題名の【スープ】は家族(あるいは個人)を、【イデオロギー】は勿論政府の思想(あるいは国家)を象徴する。
 メディア関係者の荒井カオル氏(本作のプロデューサーでもある)を夫に迎えてオモニと過ごす時間を描く前半は正にスープであり、三人で済州島の式典に参加する模様など後半はイデオロギーという具合に、大きく二つに分けられるが、勿論後半にはスープとイデオロギーが不可分となる部分があり、その間にそこはかとなく表現される個人の揺れる思いに僕は大いに感銘させられた。

ヨンヒがアナーキスト(彼女の言うそれは、個人主義者くらいの意味だろう)となった理由もその過程で解る。僕は彼女と違ってアナーキストというよりは近年 “国家は幻想である” という意見に傾いている。勿論国があって僕の現在の平和な生活があるのは解っているが、国を理由に対立する政府がある限りその政府以上に国という存在に疑問を呈しているという意味である。

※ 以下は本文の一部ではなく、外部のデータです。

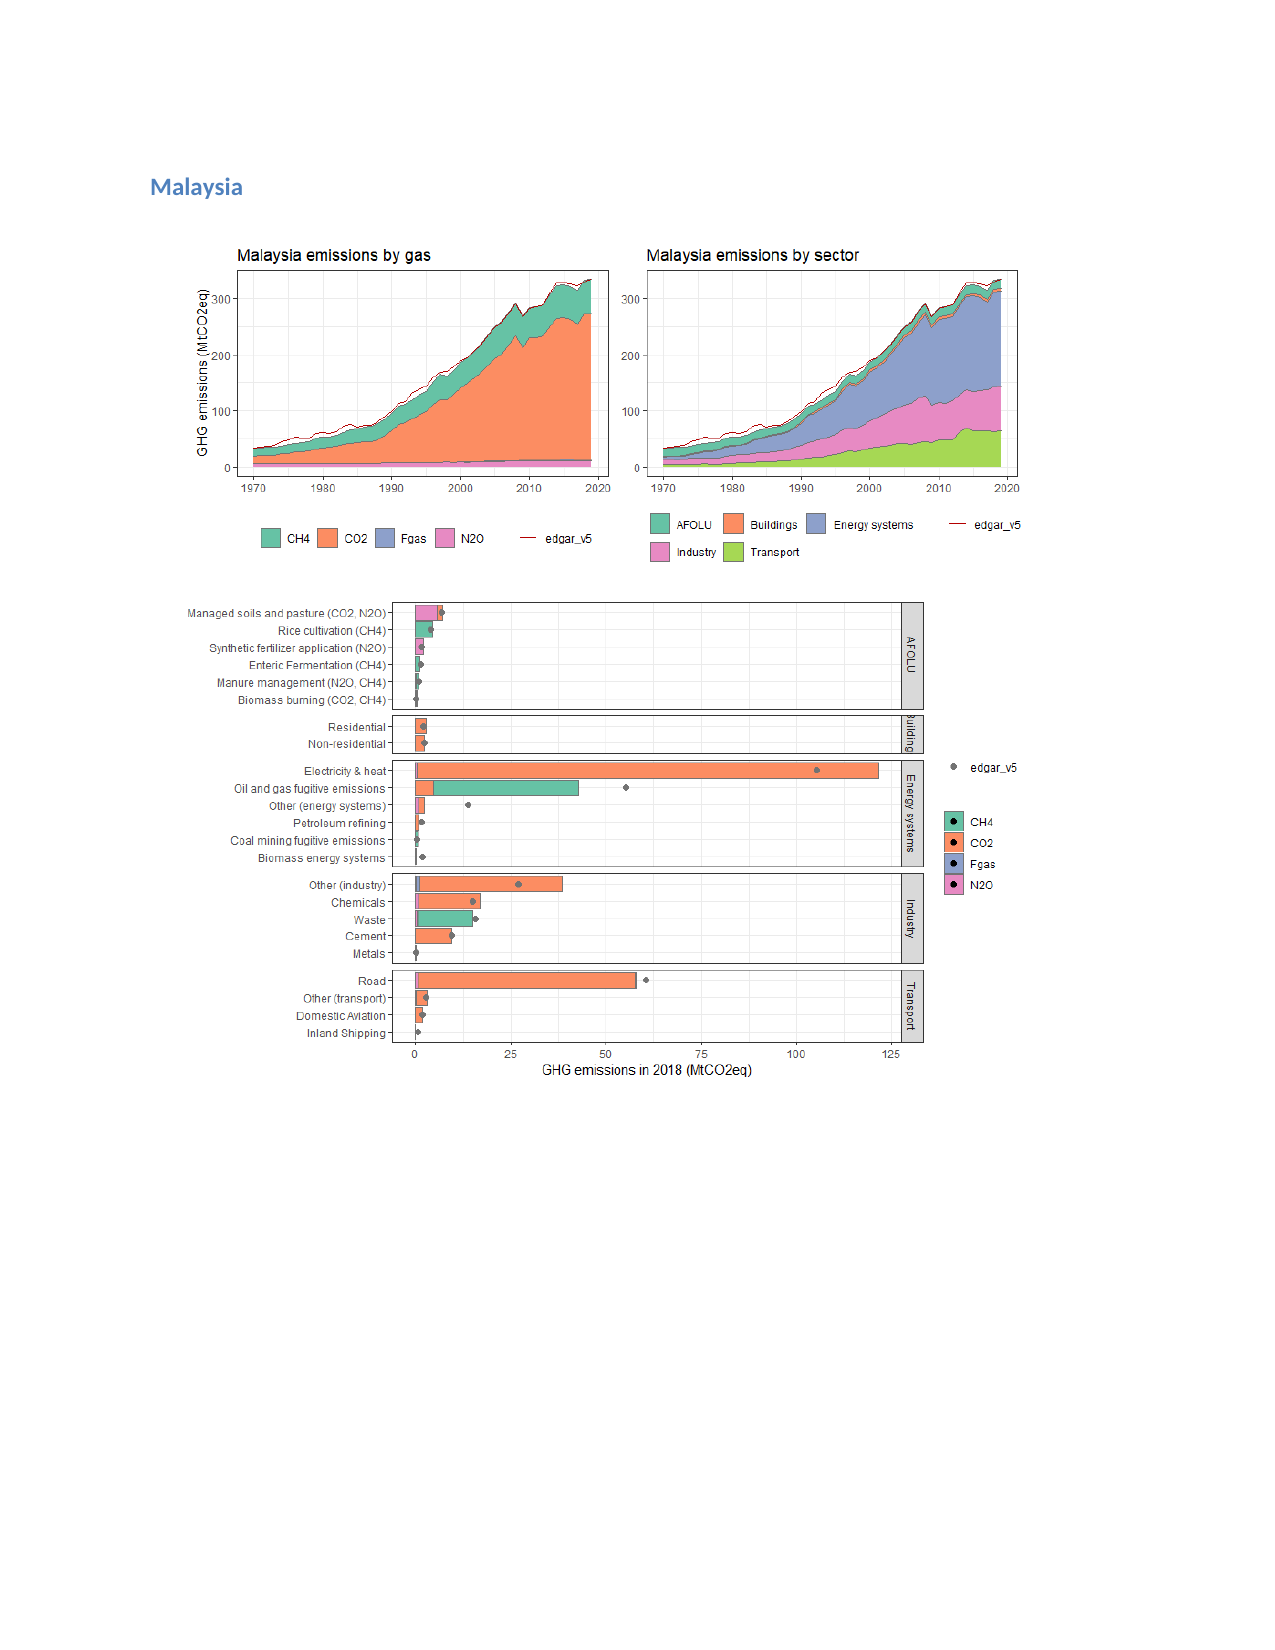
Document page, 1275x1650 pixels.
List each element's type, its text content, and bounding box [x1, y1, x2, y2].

subtitle Malaysia [150, 171, 1125, 201]
picture [168, 220, 1044, 1096]
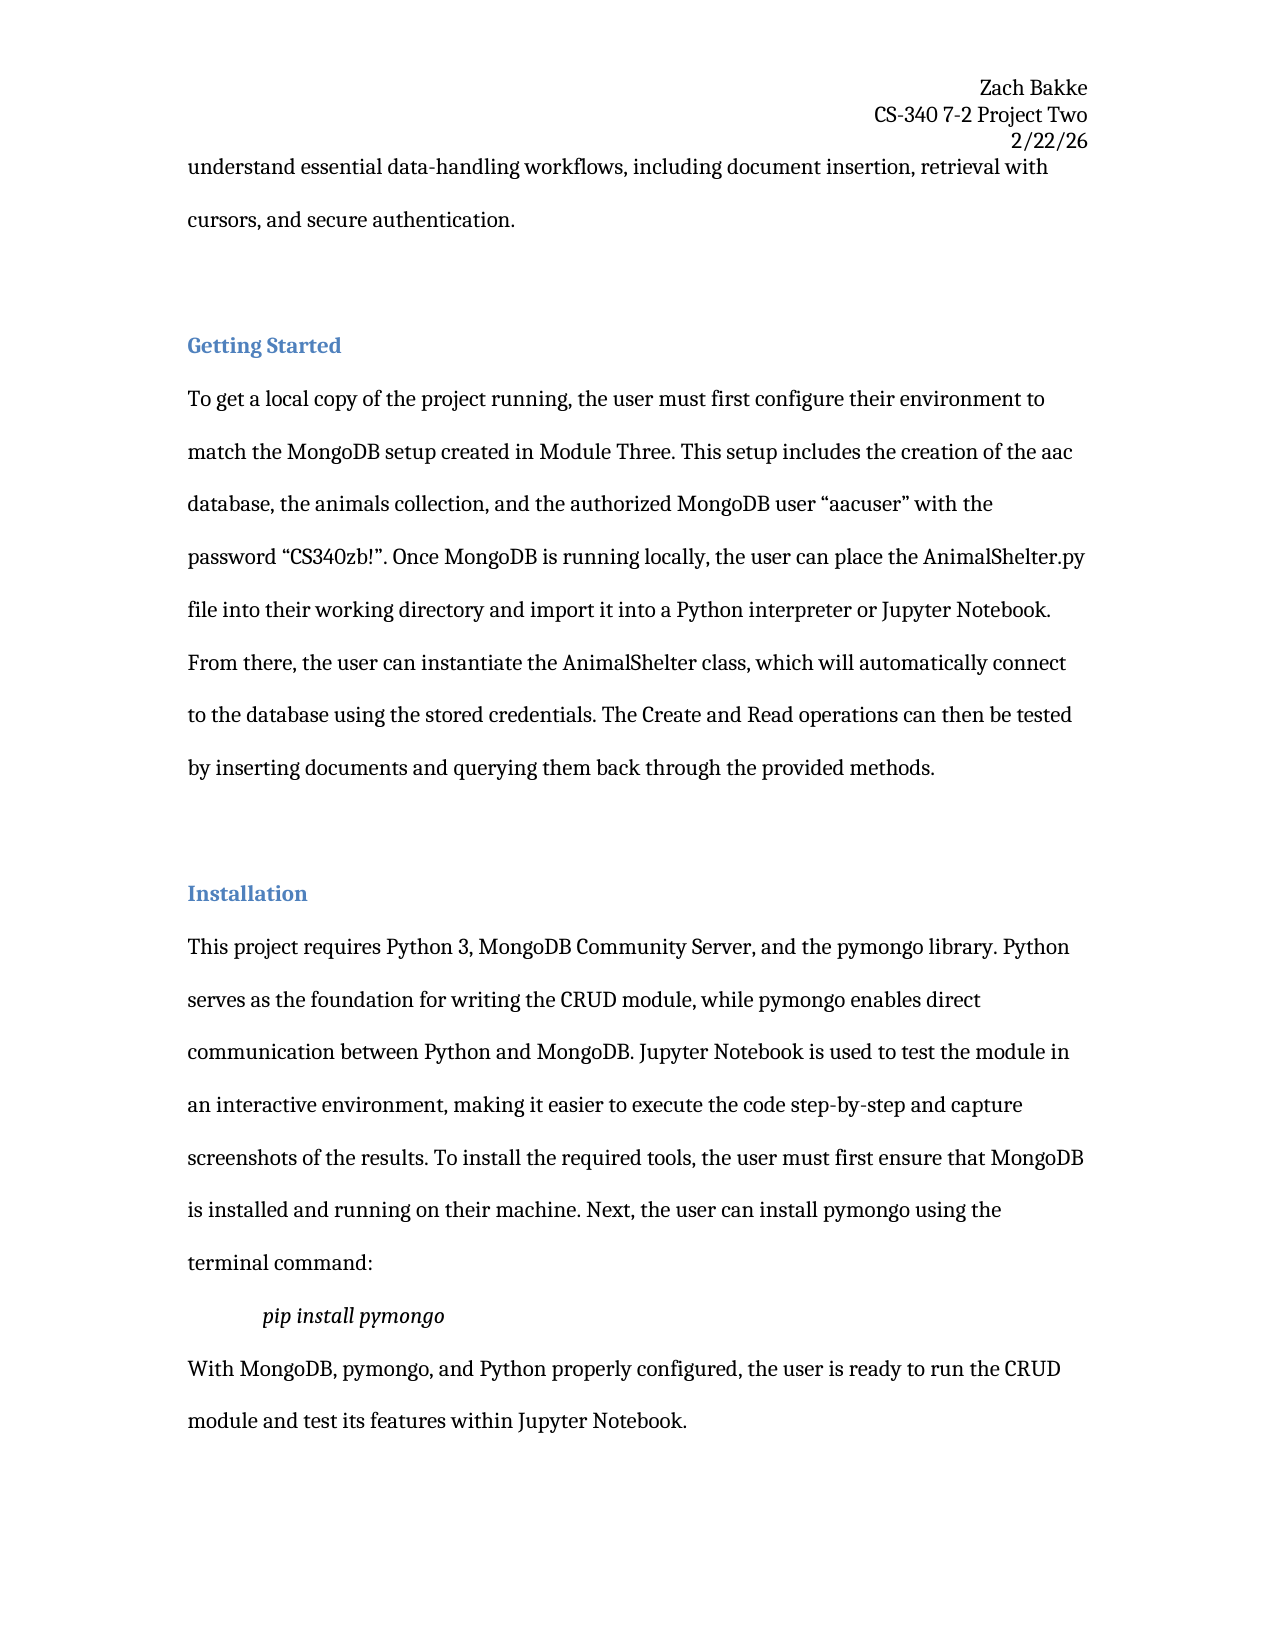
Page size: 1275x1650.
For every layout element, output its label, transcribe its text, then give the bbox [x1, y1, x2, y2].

text With MongoDB, pymongo, and Python properly configured, the user is ready to run the CRUD module and test its features within Jupyter Notebook. [187, 1355, 1087, 1434]
text To get a local copy of the project running, the user must first configure their environment to match the MongoDB setup created in Module Three. This setup includes the creation of the aac database, the animals collection, and the authorized MongoDB user “aacuser” with the password “CS340zb!”. Once MongoDB is running locally, the user can place the AnimalShelter.py file into their working directory and import it into a Python interpreter or Jupyter Notebook. From there, the user can instantiate the AnimalShelter class, which will automatically connect to the database using the stored credentials. The Create and Read operations can then be tested by inserting documents and querying them back through the provided methods. [187, 386, 1087, 781]
subtitle Installation [187, 881, 1087, 907]
subtitle Getting Started [187, 333, 1087, 359]
text This project requires Python 3, MongoDB Community Server, and the pymongo library. Python serves as the foundation for writing the CRUD module, while pymongo enables direct communication between Python and MongoDB. Jupyter Notebook is used to test the module in an interactive environment, making it easier to execute the code step-by-step and capture screenshots of the results. To install the required tools, the user must first ensure that MongoDB is installed and running on their machine. Next, the user can install pymongo using the terminal command: [187, 934, 1087, 1276]
text pip install pymongo [187, 1303, 1087, 1329]
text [187, 154, 1087, 233]
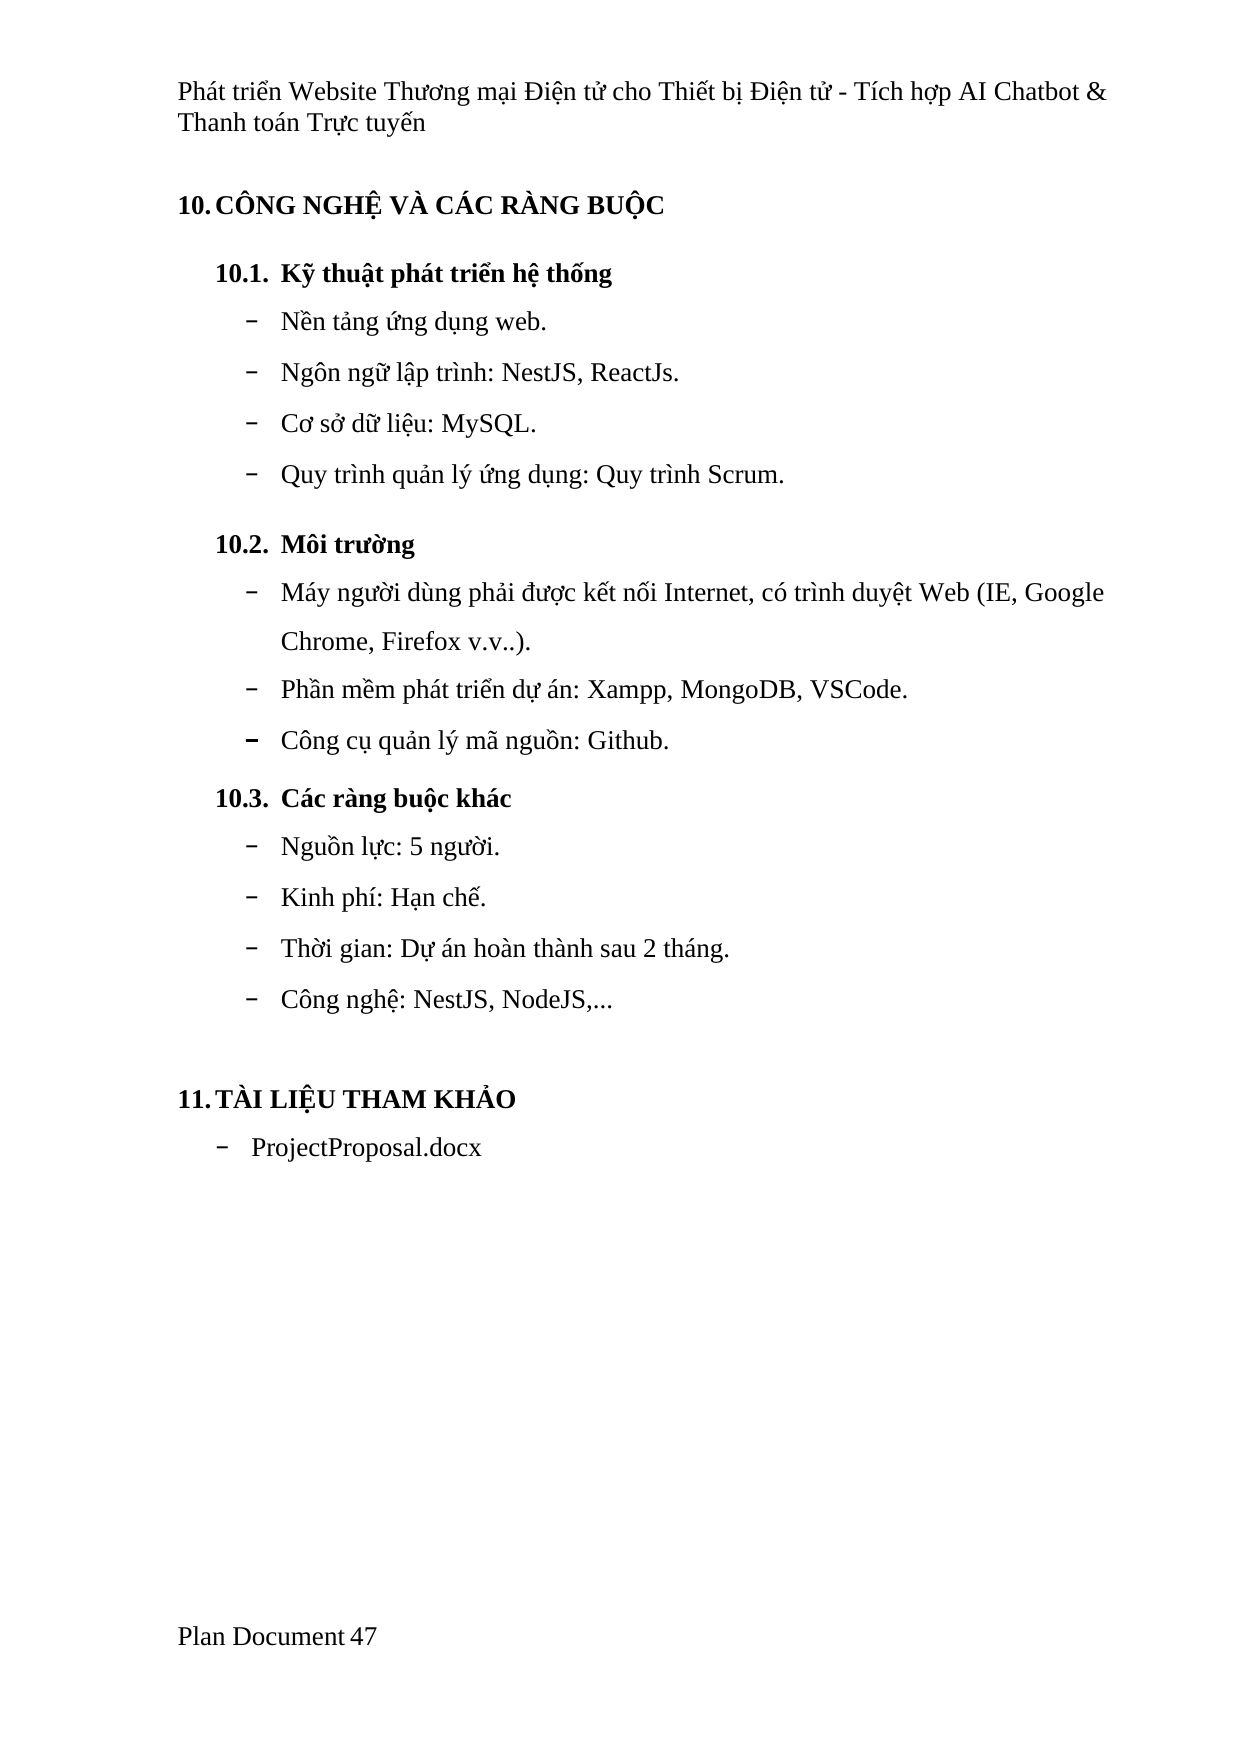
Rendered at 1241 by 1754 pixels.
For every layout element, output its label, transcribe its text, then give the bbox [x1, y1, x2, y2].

list Công nghệ: NestJS, NodeJS,... [243, 982, 1152, 1016]
list Nền tảng ứng dụng web. [243, 303, 1152, 338]
list Phần mềm phát triển dự án: Xampp, MongoDB, VSCode. [243, 671, 1152, 706]
list Máy người dùng phải được kết nối Internet, có trình duyệt Web (IE, Google Chrome, Firefox v.v..). [243, 575, 1152, 656]
list Công cụ quản lý mã nguồn: Github. [243, 722, 1152, 757]
list Quy trình quản lý ứng dụng: Quy trình Scrum. [243, 457, 1152, 491]
list ProjectProposal.docx [213, 1130, 1152, 1164]
list Kinh phí: Hạn chế. [243, 880, 1152, 914]
list Ngôn ngữ lập trình: NestJS, ReactJs. [243, 354, 1152, 389]
list Thời gian: Dự án hoàn thành sau 2 tháng. [243, 931, 1152, 965]
list Cơ sở dữ liệu: MySQL. [243, 406, 1152, 440]
subtitle Các ràng buộc khác [215, 782, 1152, 814]
subtitle TÀI LIỆU THAM KHẢO [177, 1083, 1152, 1114]
subtitle Kỹ thuật phát triển hệ thống [215, 257, 1152, 288]
subtitle CÔNG NGHỆ VÀ CÁC RÀNG BUỘC [177, 189, 1152, 221]
list Nguồn lực: 5 người. [243, 829, 1152, 863]
subtitle Môi trường [215, 528, 1152, 560]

 その意味でのナショナリストを僕は嫌悪する。反対の意見にも耳を傾けることの多い僕だが、国家への嫌悪がそこに属する庶民にまで及んでしまう場合その考えを受け入れることはできない。

姻族に中国人(漢民族ではない)が加わった。甥は元々外国人の友人が多く、可能性はなくはないと思ってはいたものの、現実となるとは。姉はナショナリストだが、個人は個人と分けて考えているようだ。我々庶民は国家に翻弄されるものである。心しておかねばならない。